Suara.com - Isu sensitif terkait kehadiran mantan tentara Israel Defence Forces (IDF) yang diduga menjalankan bisnis properti mewah di Bali tengah menjadi viral di media sosial.
Pria bernama Shachar Gonen menjadi sorotan setelah sebuah unggahan di Instagram menunjukkan ia sedang mengikuti ritual persembahyangan khas Bali sebelum memulai pembangunan vila.
Kecurigaan semakin kuat karena Shachar dan seorang wanita yang bersamanya pernah mengunggah foto mengenakan seragam militer Israel.
Dugaan ini memicu banyak pertanyaan publik, terutama mengenai legalitas izin dan status kewarganegaraan Shachar.

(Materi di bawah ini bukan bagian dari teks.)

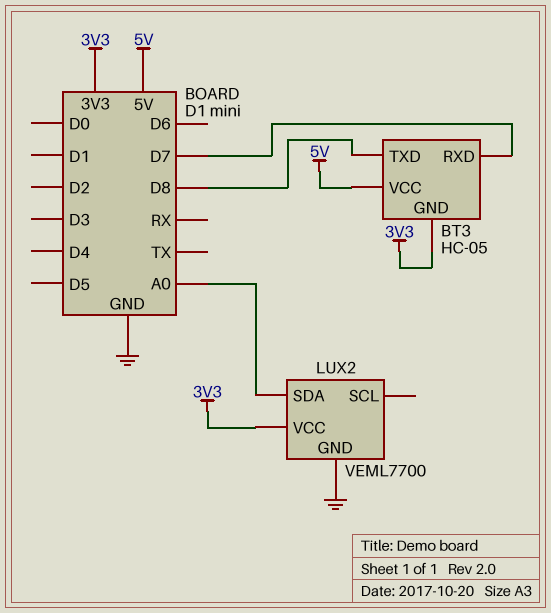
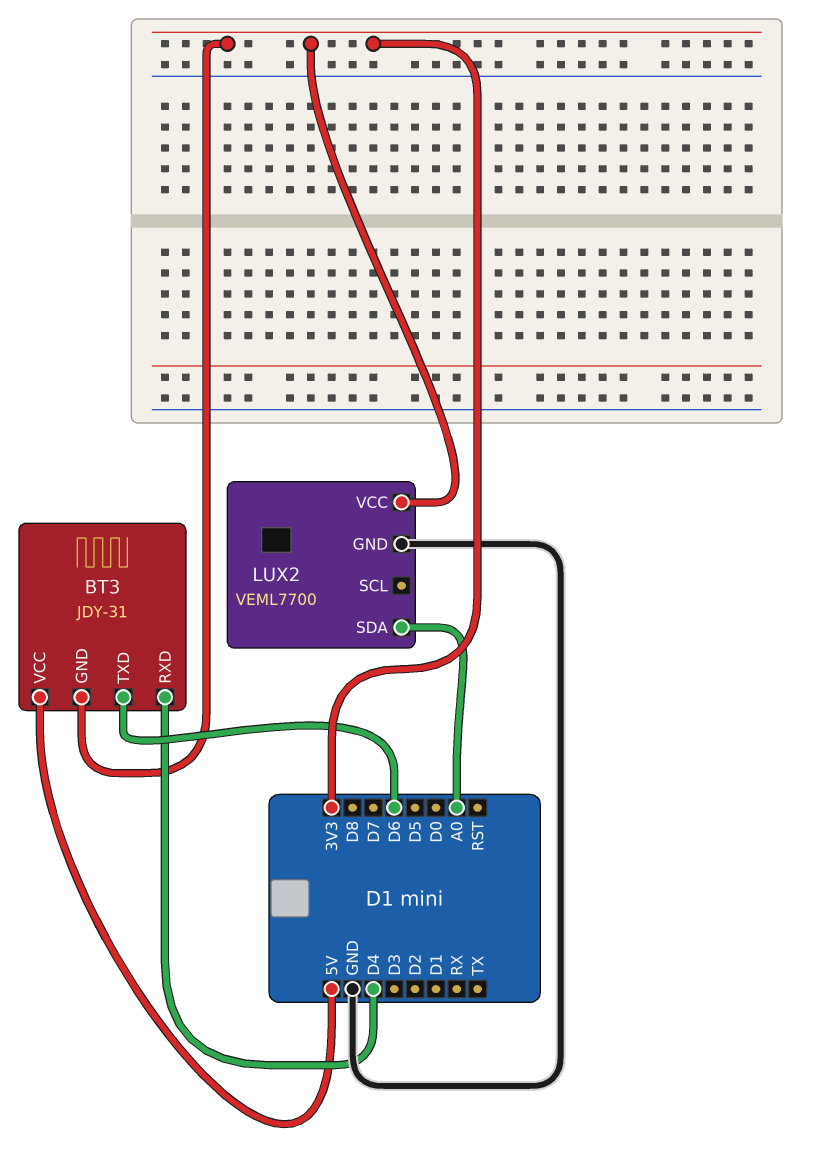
BT3: HC-05 -> JDY-31
BT3 pin RXD: D7 -> D4
BT3 pin TXD: D8 -> D6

Shachar Gonen dilaporkan masuk ke Indonesia menggunakan visa investor (KITAS Investor) dan tercatat sebagai warga negara Jerman, sehingga celah ini dimanfaatkan untuk masuk ke wilayah Indonesia menggunakan paspor Jerman.
Sebagai informasi, ada banyak warga Israel yang memiliki dua kewarganegaraan. Israel sendiri memang memiliki kebijakan yang mengizinkan warganya memiliki dua paspor.
Berdasarkan informasi yang dihimpun, Shachar Gonen saat ini tinggal di sebuah vila yang berlokasi di Desa Pererenan, Kecamatan Mengwi, Kabupaten Badung.
Selama berada di Bali, ia dinaungi oleh sebuah perusahaan di Indonesia yang bertindak sebagai penjaminnya. Visa investor (KITAS Investor) milik SG sendiri diketahui masih berlaku hingga Maret 2026.

Banyak pihak mendesak pemerintah untuk menelusuri lebih dalam. Imigrasi dituntut lebih tegas, bukan hanya berani tegas kepada WNI melainkan ke WNA yang memanfaatkan celah hukum.
Baca Juga: Viral Tukang Sayur di Sulsel Ditampar Pria Ngaku Tentara, Cuma Gara-gara Pasang Bendera One Piece!
Terkait hal ini, pengamat dari Busan University of Foreign Studies, dalam publikasi di Middle East Monitor, Muhammad Zulfikar Rakhmat meminta pihak berwenang Indonesia bertindak.
Menurutnya, meskipun tidak ilegal bagi warga negara Jerman untuk berinvestasi di Bali, kehadiran mantan tentara IDF menjadi hal yang sangat meresahkan.
Rakhmat menekankan bahwa kasus ini menyentuh inti identitas moral Indonesia dan solidaritasnya yang telah lama terjalin dengan rakyat Palestina.
"Memverifikasi negara asal paspor saja tidak cukup. Kita harus bertanya: Siapakah orang-orang di balik paspor ini? Apa afiliasi masa lalu mereka? Apa yang mereka bawa ke dalam komunitas kita, modal, atau kontroversi?," papar Rakhmat.
Kehadiran mantan tentara IDF di Indonesia, jika terbukti, bukan hanya dipertanyakan secara moral, tetapi juga sangat provokatif. Rakhmat mengilustrasikan ironi yang mengerikan: seorang mantan tentara yang terlibat dalam operasi militer di Gaza, kini mengambil untung dari industri pariwisata Bali.
Adanya pendukung Zionis Israel yang jelas-jelas menjajah Palestina dan terang-terangan melakukan genosida di Indonesia menunjukkan bahwa hukum imigrasi di Indonesia masih sangat lemah. Risiko dari kehadiran mantan personel militer Israel ini bukan sekadar simbolis, melainkan dapat memicu reaksi publik yang meluas.